Chapitre II - Le mandat parlementaire/ Section 5 - Les immunités parlementaires/ L'irresponsabilité/

Sommaire de la fiche pays : Québec

Québec

L'irresponsabilité

L’article 44 de la Loi sur l’Assemblée nationale dispose, d’une manière générale, qu’un député ne peut être poursuivi, arrêté ou emprisonné en raison de paroles prononcées, d’un document déposé ou d’un acte parlementaire accompli dans l’exercice de ses fonctions à l’Assemblée, dans une commission ou une sous-commission.

Cette disposition, somme toute classique, est loin d’épuiser la question de la protection de la liberté de parole. D’une part, celle-ci est expressément garantie par l’article 9 du « Bill of Rights » britannique de 1689 [1], dont les principes font partie du droit canadien en vertu du préambule de la Loi constitutionnelle de 1867, qui prévoit, notamment, que la Constitution canadienne repose sur les mêmes principes que celle du Royaume-Uni. D’autre part, dans l’arrêt Donahoe, la Cour suprême inscrit la liberté de parole en tête des privilèges constitutionnels non écrits inhérents.

Bien qu’il soit important, le privilège de la liberté de parole [2] n’est cependant pas absolu.
La première limite est que ce privilège s’applique seulement dans le cadre des délibérations parlementaires. De fait, le privilège de la liberté de parole ne protège pas un député pour les aspects de ses fonctions extérieurs à ces délibérations.

La seconde limite est que le privilège est circonscrit par les règles du débat parlementaire. La raison en est que, malgré le statut constitutionnel de ce privilège, les règles du débat sont adoptées par l’Assemblée en vertu d’un autre privilège parlementaire constitutionnel inhérent, celui de réglementer les affaires internes sans ingérence extérieure.

Ainsi, un député de l’Assemblée nationale doit-il se conformer à l’article 35 du règlement qui proscrit les propos non parlementaires et les paroles interdites, sous peine d’être rappelé à l’ordre par le président.
Il reste que le président doit agir avec prudence lorsque l’interprétation d’une règle de procédure a pour effet de limiter le privilège de la liberté de parole. En particulier, dans le cadre des délibérations parlementaires, le droit d’un député ne peut être restreint qu’au vu des règles de droit parlementaire. À la question de savoir si prononcer des paroles, déposer un document ou accomplir un acte à l’encontre du droit à la vie privée et de la protection des renseignements personnels pouvaient entraîner une restriction à la liberté de parole, le président a décidé que, dans la mesure où le droit parlementaire québécois ne renferme aucune règle portant expressément sur le respect de la vie privée, rien ne lui permettait de limiter ce privilège [3] .
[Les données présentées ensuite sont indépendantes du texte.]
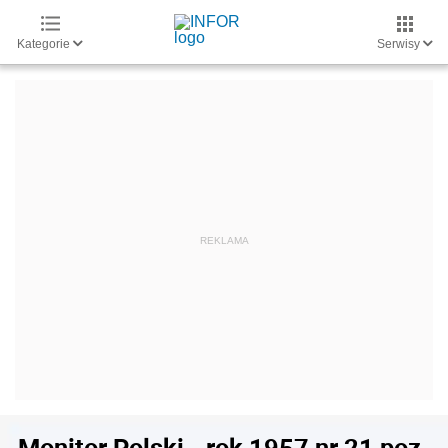
Kategorie
Serwisy
Monitor Polski - rok 1957 nr 21 poz.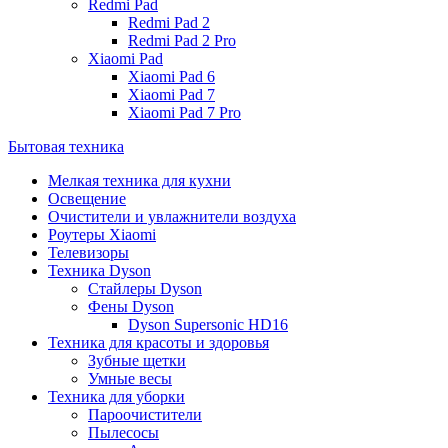
Redmi Pad
Redmi Pad 2
Redmi Pad 2 Pro
Xiaomi Pad
Xiaomi Pad 6
Xiaomi Pad 7
Xiaomi Pad 7 Pro
Бытовая техника
Мелкая техника для кухни
Освещение
Очистители и увлажнители воздуха
Роутеры Xiaomi
Телевизоры
Техника Dyson
Стайлеры Dyson
Фены Dyson
Dyson Supersonic HD16
Техника для красоты и здоровья
Зубные щетки
Умные весы
Техника для уборки
Пароочистители
Пылесосы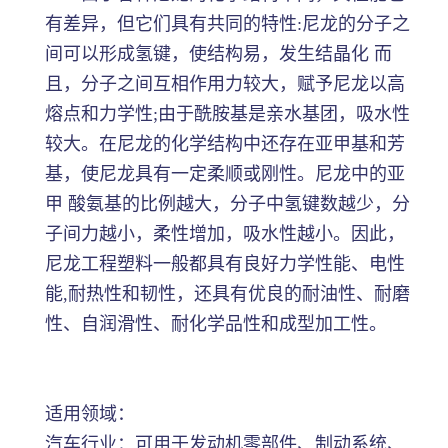
有差异，但它们具有共同的特性:尼龙的分子之
间可以形成氢键，使结构易，发生结晶化 而
且，分子之间互相作用力较大，赋予尼龙以高
熔点和力学性;由于酰胺基是亲水基团，吸水性
较大。在尼龙的化学结构中还存在亚甲基和芳
基，使尼龙具有一定柔顺或刚性。尼龙中的亚
甲 酸氨基的比例越大，分子中氢键数越少，分
子间力越小，柔性增加，吸水性越小。因此，
尼龙工程塑料一般都具有良好力学性能、电性
能,耐热性和韧性，还具有优良的耐油性、耐磨
性、自润滑性、耐化学品性和成型加工性。
适用领域：
汽车行业：可用于发动机零部件、制动系统、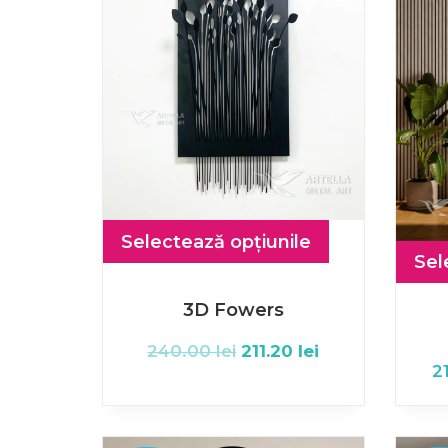
Selectează opțiunile
Sel
3D Fowers
240.00
lei
211.20
lei
2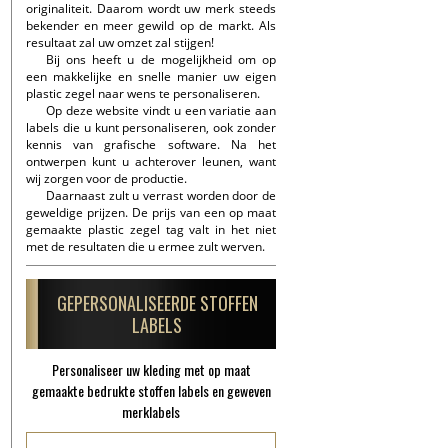
originaliteit. Daarom wordt uw merk steeds
bekender en meer gewild op de markt. Als
resultaat zal uw omzet zal stijgen!
Bij ons heeft u de mogelijkheid om op
een makkelijke en snelle manier uw eigen
plastic zegel naar wens te personaliseren.
Op deze website vindt u een variatie aan
labels die u kunt personaliseren, ook zonder
kennis van grafische software. Na het
ontwerpen kunt u achterover leunen, want
wij zorgen voor de productie.
Daarnaast zult u verrast worden door de
geweldige prijzen. De prijs van een op maat
gemaakte plastic zegel tag valt in het niet
met de resultaten die u ermee zult werven.
GEPERSONALISEERDE STOFFEN
LABELS
Personaliseer uw kleding met op maat
gemaakte bedrukte stoffen labels en geweven
merklabels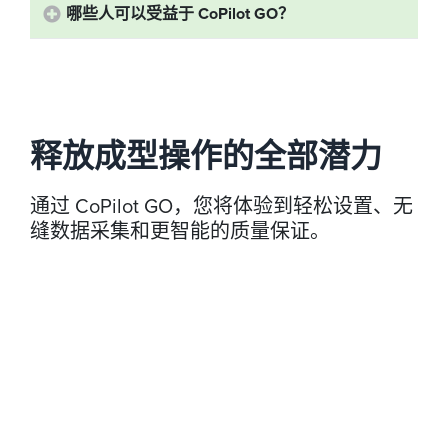
哪些人可以受益于 CoPilot GO？
释放成型操作的全部潜力
通过 CoPilot GO，您将体验到轻松设置、无
缝数据采集和更智能的质量保证。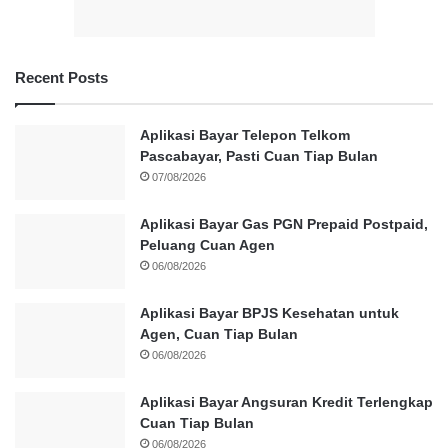
Recent Posts
Aplikasi Bayar Telepon Telkom
Pascabayar, Pasti Cuan Tiap Bulan
07/08/2026
Aplikasi Bayar Gas PGN Prepaid Postpaid,
Peluang Cuan Agen
06/08/2026
Aplikasi Bayar BPJS Kesehatan untuk
Agen, Cuan Tiap Bulan
06/08/2026
Aplikasi Bayar Angsuran Kredit Terlengkap
Cuan Tiap Bulan
06/08/2026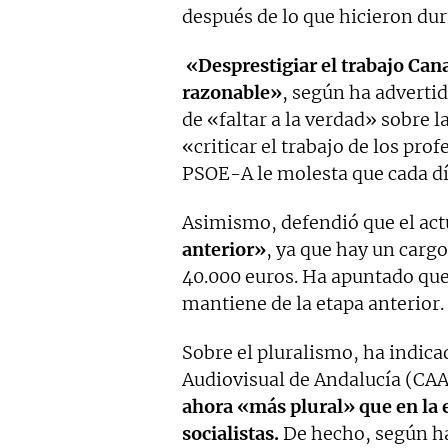
después de lo que hicieron du
«Desprestigiar el trabajo Cana
razonable»
, según ha adverti
de «faltar a la verdad» sobre l
«criticar el trabajo de los pr
PSOE-A le molesta que cada dí
Asimismo, defendió que el actu
anterior»
, ya que hay un carg
40.000 euros. Ha apuntado que 
mantiene de la etapa anterior.
Sobre el pluralismo, ha indica
Audiovisual de Andalucía (CA
ahora «más plural» que en la 
socialistas.
De hecho, según ha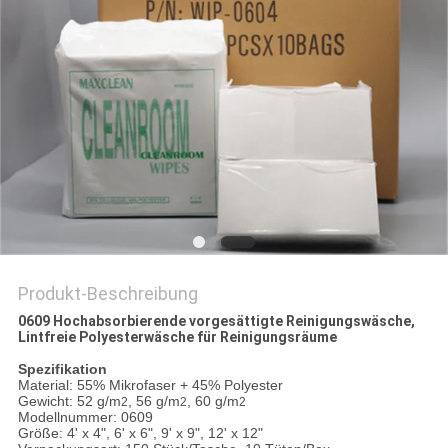
SITEMAP
PRIVACY
POLICY
Produkt-Beschreibung
0609 Hochabsorbierende vorgesättigte Reinigungswäsche,
Lintfreie Polyesterwäsche für Reinigungsräume
Spezifikation
Material: 55% Mikrofaser + 45% Polyester
Gewicht: 52 g/m
, 56 g/m
, 60 g/m
2
2
2
Modellnummer: 0609
Größe: 4' x 4", 6' x 6", 9' x 9", 12' x 12"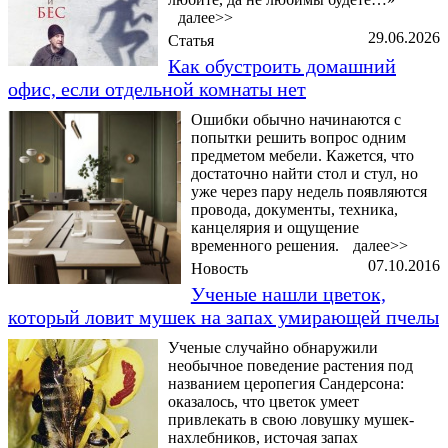
далее>>
29.06.2026
Статья
Как обустроить домашний
офис, если отдельной комнаты нет
Ошибки обычно начинаются с
попытки решить вопрос одним
предметом мебели. Кажется, что
достаточно найти стол и стул, но
уже через пару недель появляются
провода, документы, техника,
канцелярия и ощущение
временного решения.
далее>>
07.10.2016
Новость
Ученые нашли цветок,
который ловит мушек на запах умирающей пчелы
Ученые случайно обнаружили
необычное поведение растения под
названием церопегия Сандерсона:
оказалось, что цветок умеет
привлекать в свою ловушку мушек-
нахлебников, источая запах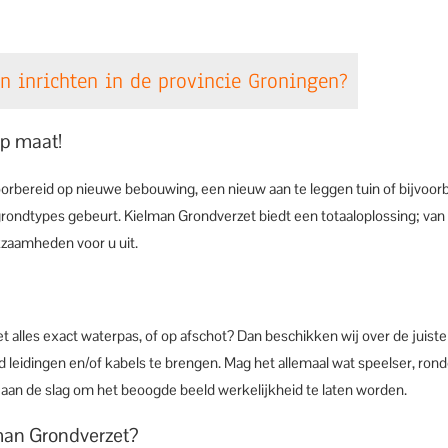
en inrichten in de provincie Groningen?
op maat!
ereid op nieuwe bebouwing, een nieuw aan te leggen tuin of bijvoorbee
e grondtypes gebeurt. Kielman Grondverzet biedt een totaaloplossing; van
kzaamheden voor u uit.
oet alles exact waterpas, of op afschot? Dan beschikken wij over de juis
 leidingen en/of kabels te brengen. Mag het allemaal wat speelser, ron
 aan de slag om het beoogde beeld werkelijkheid te laten worden.
lman Grondverzet?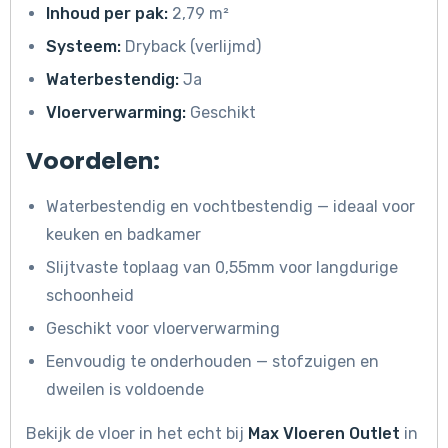
Inhoud per pak:
2,79 m²
Systeem:
Dryback (verlijmd)
Waterbestendig:
Ja
Vloerverwarming:
Geschikt
Voordelen:
Waterbestendig en vochtbestendig — ideaal voor
keuken en badkamer
Slijtvaste toplaag van 0,55mm voor langdurige
schoonheid
Geschikt voor vloerverwarming
Eenvoudig te onderhouden — stofzuigen en
dweilen is voldoende
Bekijk de vloer in het echt bij
Max Vloeren Outlet
in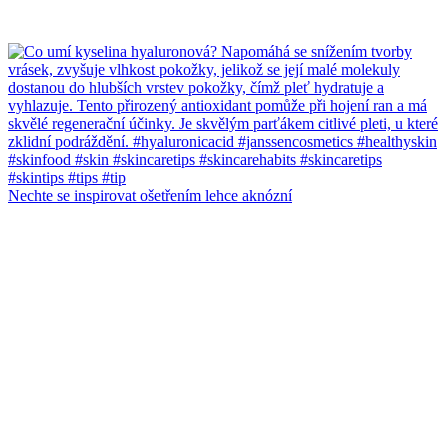
Nechte se inspirovat ošetřením lehce aknózní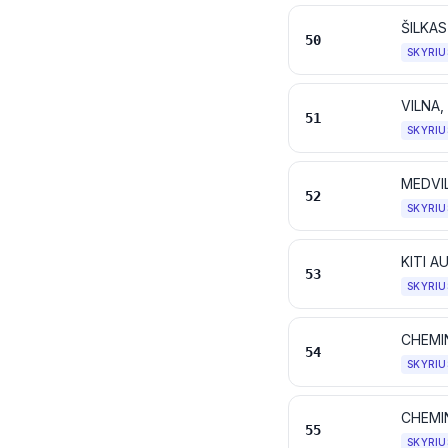
ŠILKAS
50
SKYRIU
51
SKYRIU
MEDVI
52
SKYRIU
KITI A
53
SKYRIU
CHEMINĖ
54
SKYRIU
CHEMIN
55
SKYRIU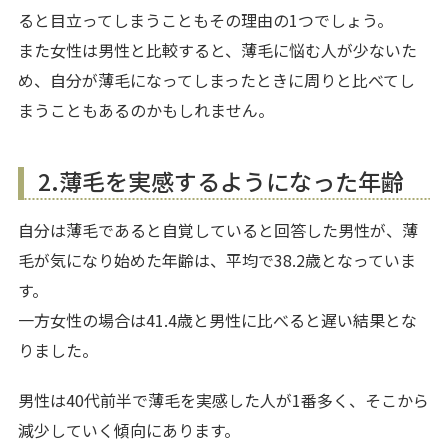
ると目立ってしまうこともその理由の1つでしょう。
また女性は男性と比較すると、薄毛に悩む人が少ないた
め、自分が薄毛になってしまったときに周りと比べてし
まうこともあるのかもしれません。
2.薄毛を実感するようになった年齢
自分は薄毛であると自覚していると回答した男性が、薄
毛が気になり始めた年齢は、平均で38.2歳となっていま
す。
一方女性の場合は41.4歳と男性に比べると遅い結果とな
りました。
男性は40代前半で薄毛を実感した人が1番多く、そこから
減少していく傾向にあります。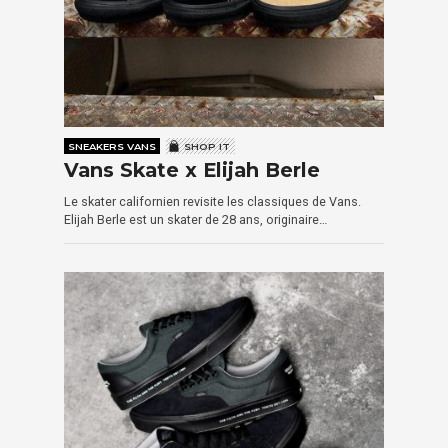
SNEAKERS VANS
SHOP IT
Vans Skate x Elijah Berle
Le skater californien revisite les classiques de Vans.
Elijah Berle est un skater de 28 ans, originaire…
[1Celui-ci édicte que « the freedom of speech, and debates or proceedings in Parliament, ought not to be impeached or questioned in any court or place out of Parliament ».

[2En 1917, la Cour du Banc de la Reine définit ainsi le privilège de la liberté de parole : « Un membre du Parlement ne doit être en aucune manière gêné ou entravé dans son droit de parler ouvertement et librement sur toute question qui peut être discutée en Parlement. Aucune crainte ou appréhension ne doit restreindre ce privilège qui, comme le disent les auteurs, est une partie essentielle de la constitution qui nous régit. »

[3JD, 13 novembre 1997, p. 8433-8435 (Jean-Pierre Charbonneau)/ RDPP, n° 66/2.